Six days after the loan story broke, the deputy head of the Russian State Duma Andrey Isayev appeared as a guest star at the National Front's congress. In his address, he lamented that "the sovereignty of once mighty nations, such as Germany and France, […] is being eaten away by the so-called Trans-Atlantic integration", and that "the will of European countries is being suppressed by little known EU bureaucrats, who are in fact marionettes of the US". Isayev is a leading member of Putin's United Russia party, which has, in recent years, rebranded itself as a defender of "traditional Christian values" echoing the slogans of the European far right.
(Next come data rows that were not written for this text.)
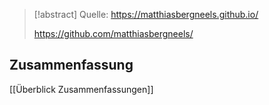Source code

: 
> [!abstract] Quelle:
> https://matthiasbergneels.github.io/
> 
> https://github.com/matthiasbergneels/
## Zusammenfassung
[[Überblick Zusammenfassungen]]
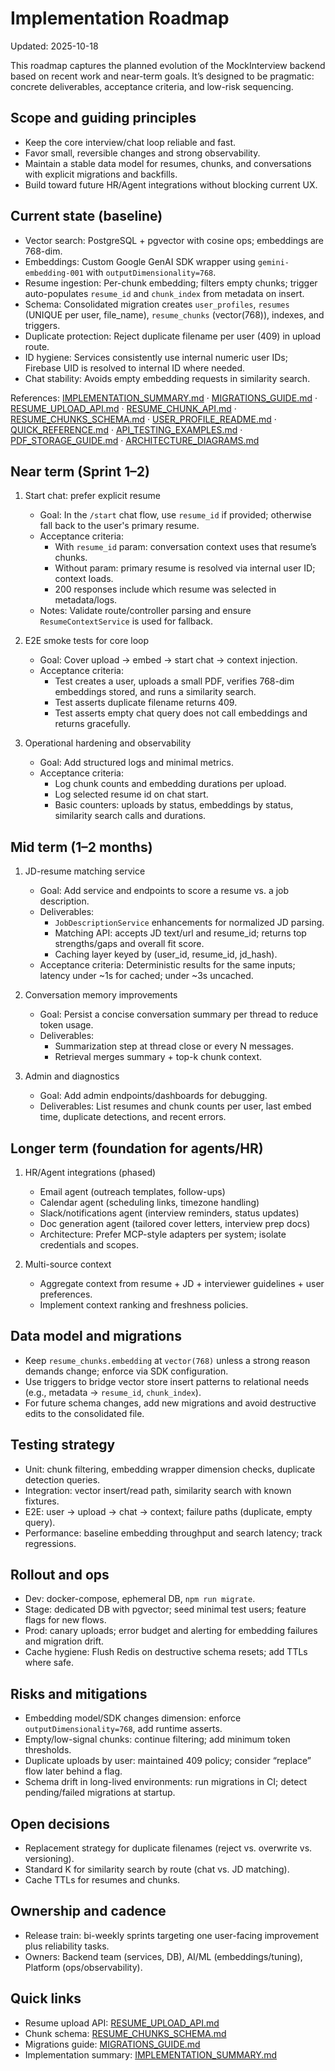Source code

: # Implementation Roadmap

Updated: 2025-10-18

This roadmap captures the planned evolution of the MockInterview backend based on recent work and near-term goals. It’s designed to be pragmatic: concrete deliverables, acceptance criteria, and low-risk sequencing.

## Scope and guiding principles

- Keep the core interview/chat loop reliable and fast.
- Favor small, reversible changes and strong observability.
- Maintain a stable data model for resumes, chunks, and conversations with explicit migrations and backfills.
- Build toward future HR/Agent integrations without blocking current UX.

## Current state (baseline)

- Vector search: PostgreSQL + pgvector with cosine ops; embeddings are 768-dim.
- Embeddings: Custom Google GenAI SDK wrapper using `gemini-embedding-001` with `outputDimensionality=768`.
- Resume ingestion: Per-chunk embedding; filters empty chunks; trigger auto-populates `resume_id` and `chunk_index` from metadata on insert.
- Schema: Consolidated migration creates `user_profiles`, `resumes` (UNIQUE per user, file_name), `resume_chunks` (vector(768)), indexes, and triggers.
- Duplicate protection: Reject duplicate filename per user (409) in upload route.
- ID hygiene: Services consistently use internal numeric user IDs; Firebase UID is resolved to internal ID where needed.
- Chat stability: Avoids empty embedding requests in similarity search.

References: [IMPLEMENTATION_SUMMARY.md](./IMPLEMENTATION_SUMMARY.md) · [MIGRATIONS_GUIDE.md](./MIGRATIONS_GUIDE.md) · [RESUME_UPLOAD_API.md](./RESUME_UPLOAD_API.md) · [RESUME_CHUNK_API.md](./RESUME_CHUNK_API.md) · [RESUME_CHUNKS_SCHEMA.md](./RESUME_CHUNKS_SCHEMA.md) · [USER_PROFILE_README.md](./USER_PROFILE_README.md) · [QUICK_REFERENCE.md](./QUICK_REFERENCE.md) · [API_TESTING_EXAMPLES.md](./API_TESTING_EXAMPLES.md) · [PDF_STORAGE_GUIDE.md](./PDF_STORAGE_GUIDE.md) · [ARCHITECTURE_DIAGRAMS.md](./ARCHITECTURE_DIAGRAMS.md)

## Near term (Sprint 1–2)

1. Start chat: prefer explicit resume

   - Goal: In the `/start` chat flow, use `resume_id` if provided; otherwise fall back to the user's primary resume.
   - Acceptance criteria:
     - With `resume_id` param: conversation context uses that resume’s chunks.
     - Without param: primary resume is resolved via internal user ID; context loads.
     - 200 responses include which resume was selected in metadata/logs.
   - Notes: Validate route/controller parsing and ensure `ResumeContextService` is used for fallback.

1. E2E smoke tests for core loop

   - Goal: Cover upload → embed → start chat → context injection.
   - Acceptance criteria:
     - Test creates a user, uploads a small PDF, verifies 768-dim embeddings stored, and runs a similarity search.
     - Test asserts duplicate filename returns 409.
     - Test asserts empty chat query does not call embeddings and returns gracefully.

1. Operational hardening and observability

   - Goal: Add structured logs and minimal metrics.
   - Acceptance criteria:
     - Log chunk counts and embedding durations per upload.
     - Log selected resume id on chat start.
     - Basic counters: uploads by status, embeddings by status, similarity search calls and durations.

## Mid term (1–2 months)

1. JD-resume matching service

   - Goal: Add service and endpoints to score a resume vs. a job description.
   - Deliverables:
     - `JobDescriptionService` enhancements for normalized JD parsing.
     - Matching API: accepts JD text/url and resume_id; returns top strengths/gaps and overall fit score.
     - Caching layer keyed by (user_id, resume_id, jd_hash).
   - Acceptance criteria: Deterministic results for the same inputs; latency under ~1s for cached; under ~3s uncached.

1. Conversation memory improvements

   - Goal: Persist a concise conversation summary per thread to reduce token usage.
   - Deliverables:
     - Summarization step at thread close or every N messages.
     - Retrieval merges summary + top-k chunk context.

1. Admin and diagnostics

   - Goal: Add admin endpoints/dashboards for debugging.
   - Deliverables: List resumes and chunk counts per user, last embed time, duplicate detections, and recent errors.

## Longer term (foundation for agents/HR)

1. HR/Agent integrations (phased)

   - Email agent (outreach templates, follow-ups)
   - Calendar agent (scheduling links, timezone handling)
   - Slack/notifications agent (interview reminders, status updates)
   - Doc generation agent (tailored cover letters, interview prep docs)
   - Architecture: Prefer MCP-style adapters per system; isolate credentials and scopes.

1. Multi-source context

   - Aggregate context from resume + JD + interviewer guidelines + user preferences.
   - Implement context ranking and freshness policies.

## Data model and migrations

- Keep `resume_chunks.embedding` at `vector(768)` unless a strong reason demands change; enforce via SDK configuration.
- Use triggers to bridge vector store insert patterns to relational needs (e.g., metadata → `resume_id`, `chunk_index`).
- For future schema changes, add new migrations and avoid destructive edits to the consolidated file.

## Testing strategy

- Unit: chunk filtering, embedding wrapper dimension checks, duplicate detection queries.
- Integration: vector insert/read path, similarity search with known fixtures.
- E2E: user -> upload -> chat -> context; failure paths (duplicate, empty query).
- Performance: baseline embedding throughput and search latency; track regressions.

## Rollout and ops

- Dev: docker-compose, ephemeral DB, `npm run migrate`.
- Stage: dedicated DB with pgvector; seed minimal test users; feature flags for new flows.
- Prod: canary uploads; error budget and alerting for embedding failures and migration drift.
- Cache hygiene: Flush Redis on destructive schema resets; add TTLs where safe.

## Risks and mitigations

- Embedding model/SDK changes dimension: enforce `outputDimensionality=768`, add runtime asserts.
- Empty/low-signal chunks: continue filtering; add minimum token thresholds.
- Duplicate uploads by user: maintained 409 policy; consider “replace” flow later behind a flag.
- Schema drift in long-lived environments: run migrations in CI; detect pending/failed migrations at startup.

## Open decisions

- Replacement strategy for duplicate filenames (reject vs. overwrite vs. versioning).
- Standard K for similarity search by route (chat vs. JD matching).
- Cache TTLs for resumes and chunks.

## Ownership and cadence

- Release train: bi-weekly sprints targeting one user-facing improvement plus reliability tasks.
- Owners: Backend team (services, DB), AI/ML (embeddings/tuning), Platform (ops/observability).

## Quick links

- Resume upload API: [RESUME_UPLOAD_API.md](./RESUME_UPLOAD_API.md)
- Chunk schema: [RESUME_CHUNKS_SCHEMA.md](./RESUME_CHUNKS_SCHEMA.md)
- Migrations guide: [MIGRATIONS_GUIDE.md](./MIGRATIONS_GUIDE.md)
- Implementation summary: [IMPLEMENTATION_SUMMARY.md](./IMPLEMENTATION_SUMMARY.md)
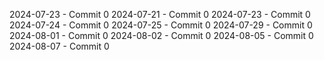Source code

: 2024-07-23 - Commit 0
2024-07-21 - Commit 0
2024-07-23 - Commit 0
2024-07-24 - Commit 0
2024-07-25 - Commit 0
2024-07-29 - Commit 0
2024-08-01 - Commit 0
2024-08-02 - Commit 0
2024-08-05 - Commit 0
2024-08-07 - Commit 0
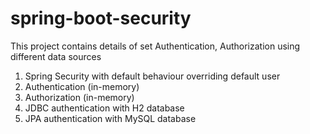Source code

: # spring-boot-security

This project contains details of set Authentication, Authorization using different data sources

1.  Spring Security with default behaviour overriding default user
2.  Authentication (in-memory)
3.  Authorization (in-memory)
4.  JDBC authentication with H2 database
5.  JPA authentication with MySQL database
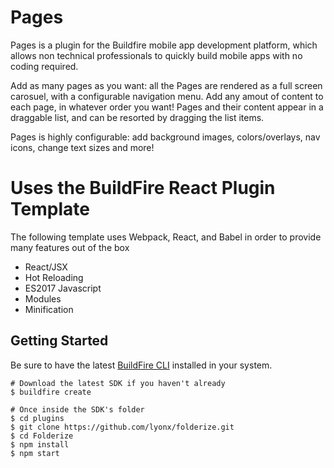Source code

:# Pages
Pages is a plugin for the Buildfire mobile app development platform, which allows non technical professionals to quickly build mobile apps with no coding required.

Add as many pages as you want: all the Pages are rendered as a full screen carosuel, with a configurable navigation menu. Add any amout of content to each page, in whatever order you want! Pages and their content appear in a draggable list, and can be resorted by dragging the list items. 

Pages is highly configurable: add background images, colors/overlays, nav icons, change text sizes and more! 

# Uses the BuildFire React Plugin Template
The following template uses Webpack, React, and Babel in order to provide many features out of the box

- React/JSX
- Hot Reloading
- ES2017 Javascript
- Modules
- Minification

## Getting Started
Be sure to have the latest [BuildFire CLI](https://github.com/BuildFire/sdk-cli) installed in your system.

    # Download the latest SDK if you haven't already
    $ buildfire create

    # Once inside the SDK's folder
    $ cd plugins
    $ git clone https://github.com/lyonx/folderize.git
    $ cd Folderize
    $ npm install
    $ npm start
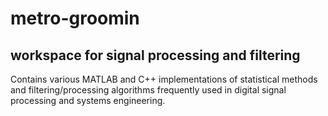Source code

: # metro-groomin
## workspace for signal processing and filtering

Contains various MATLAB and C++ implementations of statistical methods and filtering/processing algorithms frequently used in digital signal processing and systems engineering.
It would have shocked someone living in the USSR circa 1980s had they learned that Russian officials would be cozying up to the party created by Jean Marie Le Pen (Marine's father) - who was lambasted by Soviet TV as a "neo-fascist" and a "brown plague". But Putin's spin doctors and Soviet ideologues are about as similar as a MacBook and abacus. People who shape the political agenda in Moscow these days are happy to tap into any ideology as long as it serves their political goals.